• _Given task a_
Can you set down, word for word, the entries below starting with the line that contains "green pentagon at" and going on through the line that contains "green diamond at", leaving out the pictures?

Mostly fun. There was a complication.

So our friends Tall and Steff, whom I have mentioned in this journal before, are getting divorced. This is not due to any falling-out between them, rather, it is because Steff, who identified as bisexual fifteen years ago when she and Tall were dating and getting married, now identifies as lesbian. She still cares about Tall very much, but doesn't want to be married to him anymore. Tall still lives in their house while he locates a new one for himself, and they are working to present a friendly united front for their children and everyone else. They want to stay friends, says Steff. No one wants to lose long-established friendships over this. There's no acrimony. Everything's fine, we're all fine here.

Tall is...not fine. He's trying, but he's taking this so hard. He had no idea Steff felt this way, not until she sat him down and told him a couple of months ago. His whole image of himself--as a husband and father and, well, as a man, I guess--is blown to hell and gone. He's angry, but swallowing it down because he feels like he has no right to be angry, it's not like counseling could patch this. Steff is dating, and is encouraging him to date, but he doesn't feel ready. He still loves Steff, it's not a feeling he can turn off right away. And because Steff is so determined to Be Friends and Keep Everything as Normal as Possible, he's kind of stuck in a limbo where he lives with his wife and co-parents with his wife and goes to events and hangs out with his wife--except she's not his wife anymore and doesn't want to be.

• _Given task b_
Would you take the journal passage above about Tall and Steff's divorce further, picking up right after its last sentence?

• _Records supplied_
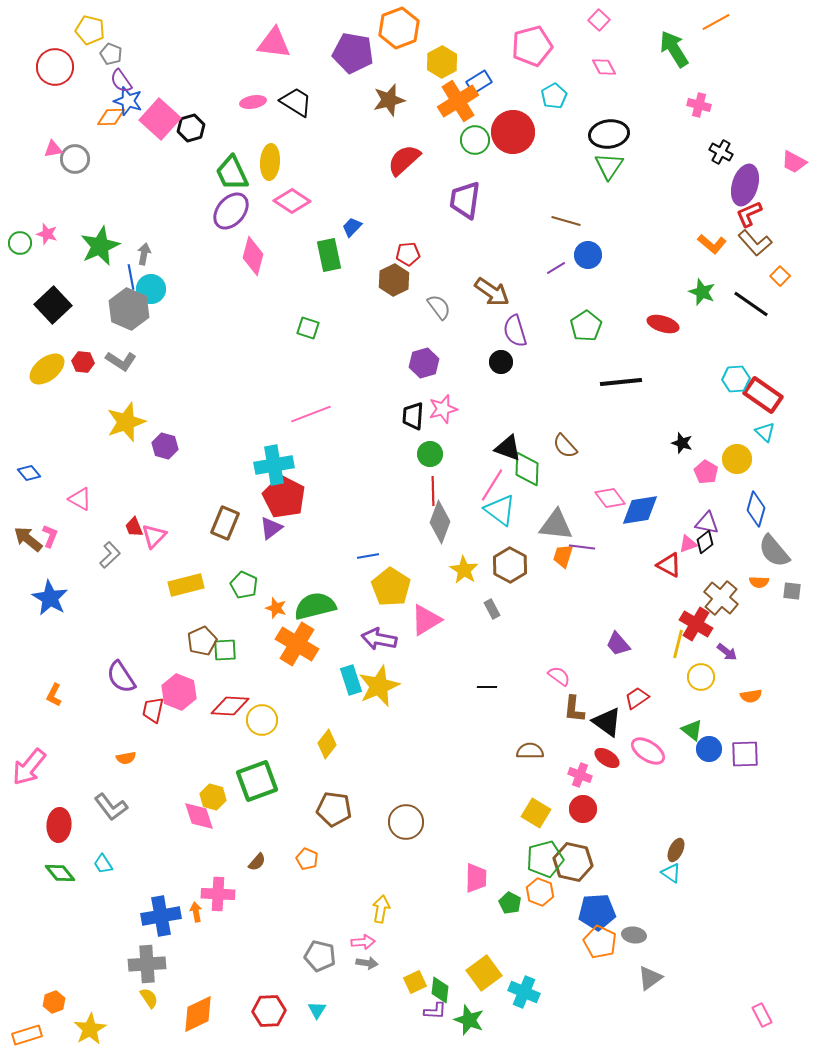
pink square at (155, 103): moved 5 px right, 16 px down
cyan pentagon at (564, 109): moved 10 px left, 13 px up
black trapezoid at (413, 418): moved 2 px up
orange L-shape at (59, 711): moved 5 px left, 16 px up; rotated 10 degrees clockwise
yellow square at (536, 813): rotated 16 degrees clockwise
---
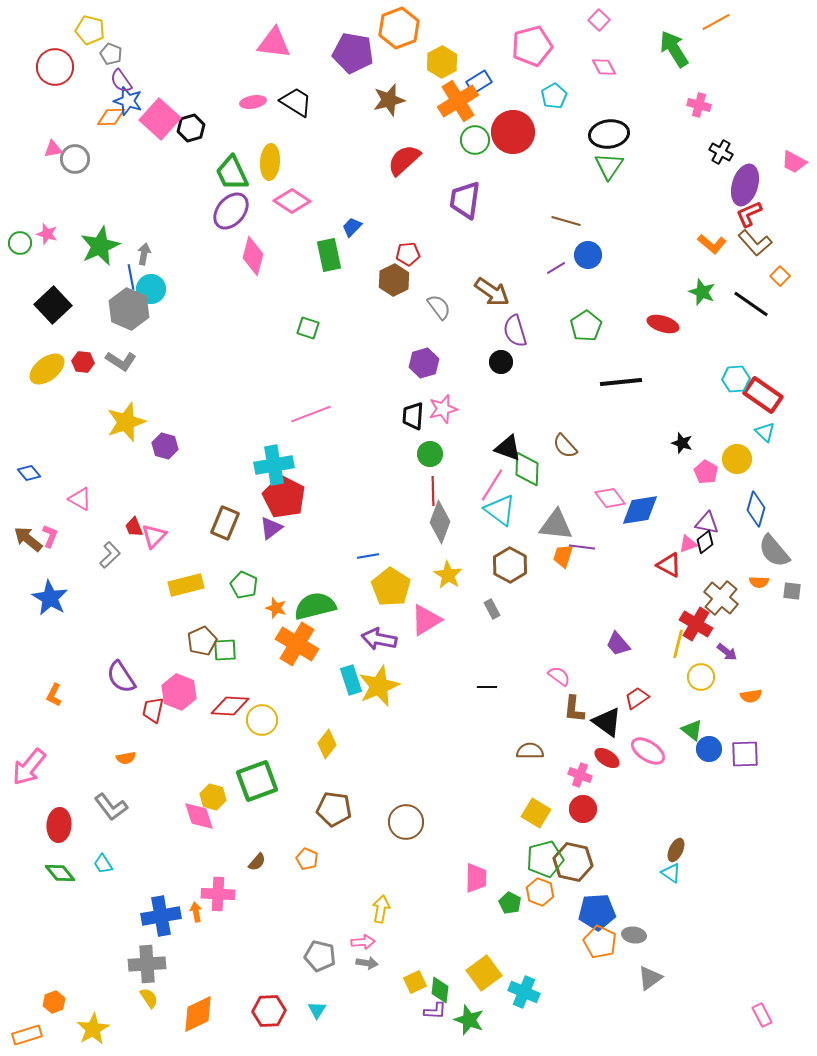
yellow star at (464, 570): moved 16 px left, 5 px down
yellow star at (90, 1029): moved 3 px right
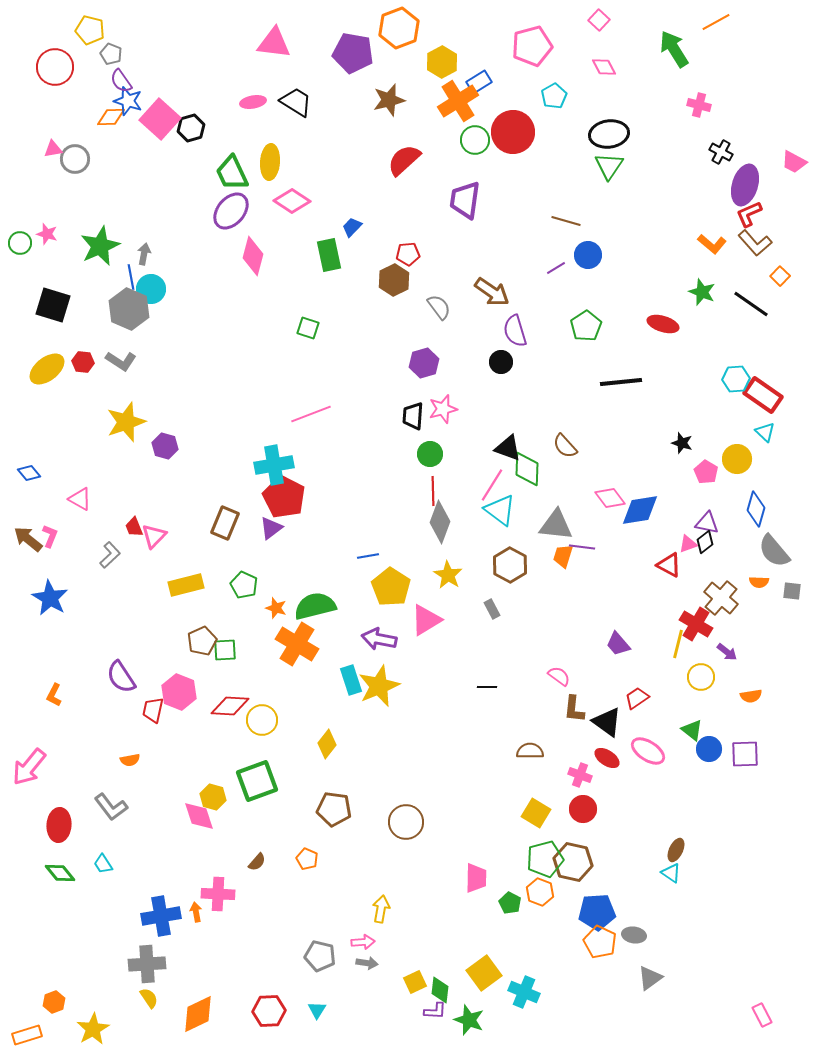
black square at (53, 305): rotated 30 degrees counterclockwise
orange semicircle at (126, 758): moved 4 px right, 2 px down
---
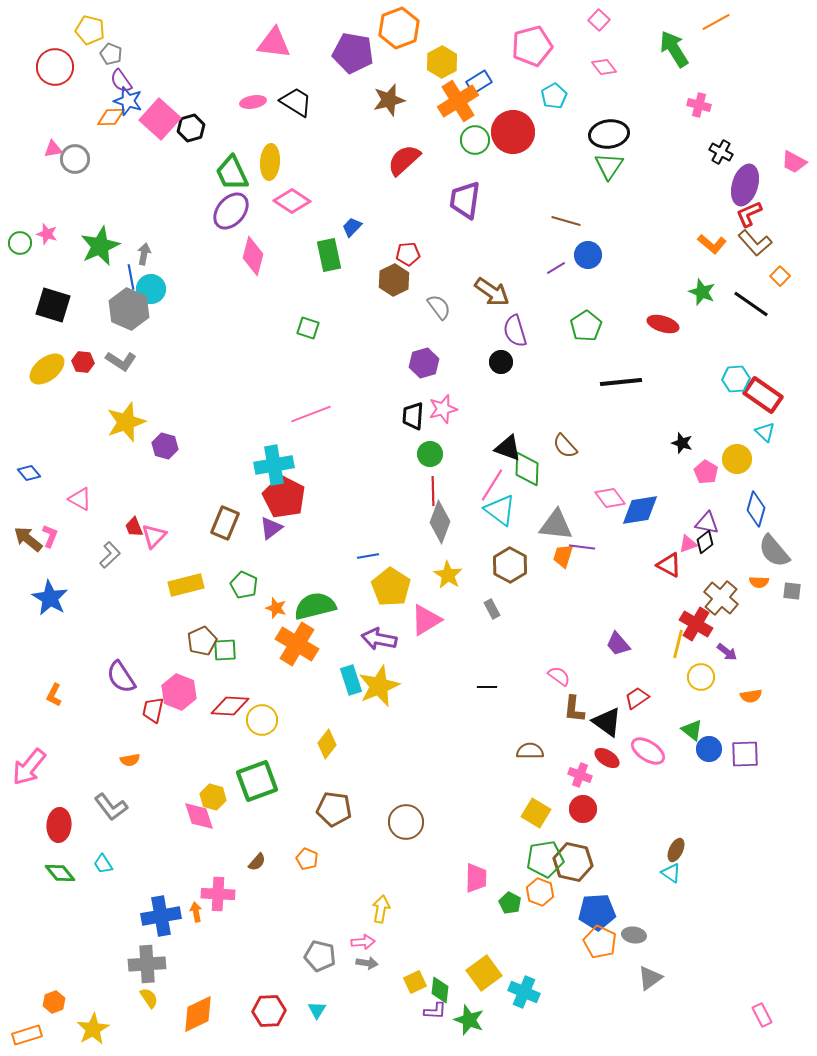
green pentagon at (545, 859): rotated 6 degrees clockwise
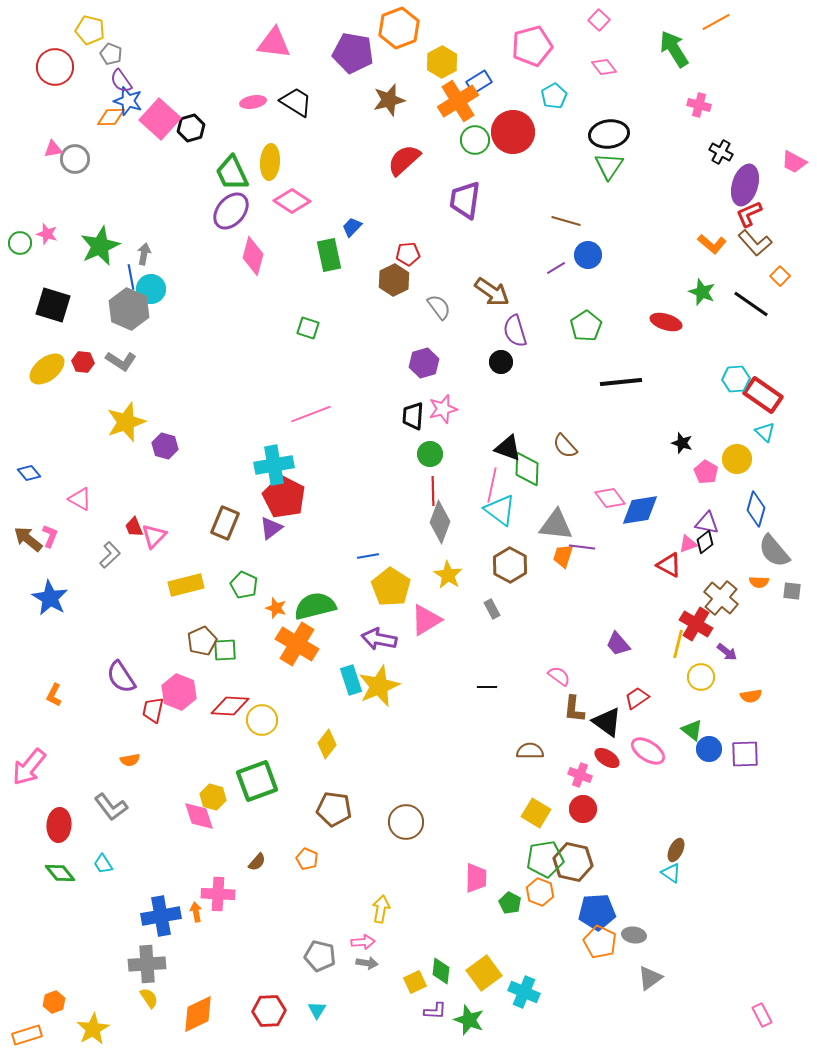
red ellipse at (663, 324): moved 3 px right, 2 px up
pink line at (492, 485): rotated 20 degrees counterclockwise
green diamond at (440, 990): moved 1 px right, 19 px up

• _Output a_
green pentagon at (545, 859): rotated 6 degrees clockwise
red ellipse at (663, 324): moved 3 px right, 2 px up
pink line at (492, 485): rotated 20 degrees counterclockwise
green diamond at (440, 990): moved 1 px right, 19 px up

• _Output b_
They both came to the party, and with other people around, it was okay. When they came back to our room for a nightcap (and chat that wasn't drowned out by the house band), it got awkward. Tall has been easy and comfy with Steff for so long, he just automatically starts putting his arm around her or playing with her hair when they're next to each other, and she kept moving away from him. They were both tipsy (granted, so were we), so I could hear Tall telling Yeats that being single just doesn't feel right, and it's so hard to let go when Steff is insisting they stay as entwined as possible in the name of 'fine'. While Steff blinked back tears, and told me she knows she "blew everything up", and she doesn't want anything or anyone to change except the being-married-to-a-guy part, and surely everyone will understand that, right? It doesn't make her a bad person, right?

Yeats and I talked about it after they left, and we agreed sadly that we will invite Tall to Yeats' birthday party next month, as he and Yeats have been friends for 20 years, and if Tall suggests that Steff come as well, that's fine with us. But if he doesn't...well, Yeats has the last say on who gets invited; it's his birthday. And I don't want to spend a party monitoring both of their emotional states, or talking down our shared friends who may be firmly on one or the other's side. I love them both, and it's hard.

It's a rainy grey Monday, and I've already sent two small dramas over to Aveline, scheduled two more new consults for the coming week, and given Aveline a lift to the courthouse because her car won't start. I believe this earns me lunch.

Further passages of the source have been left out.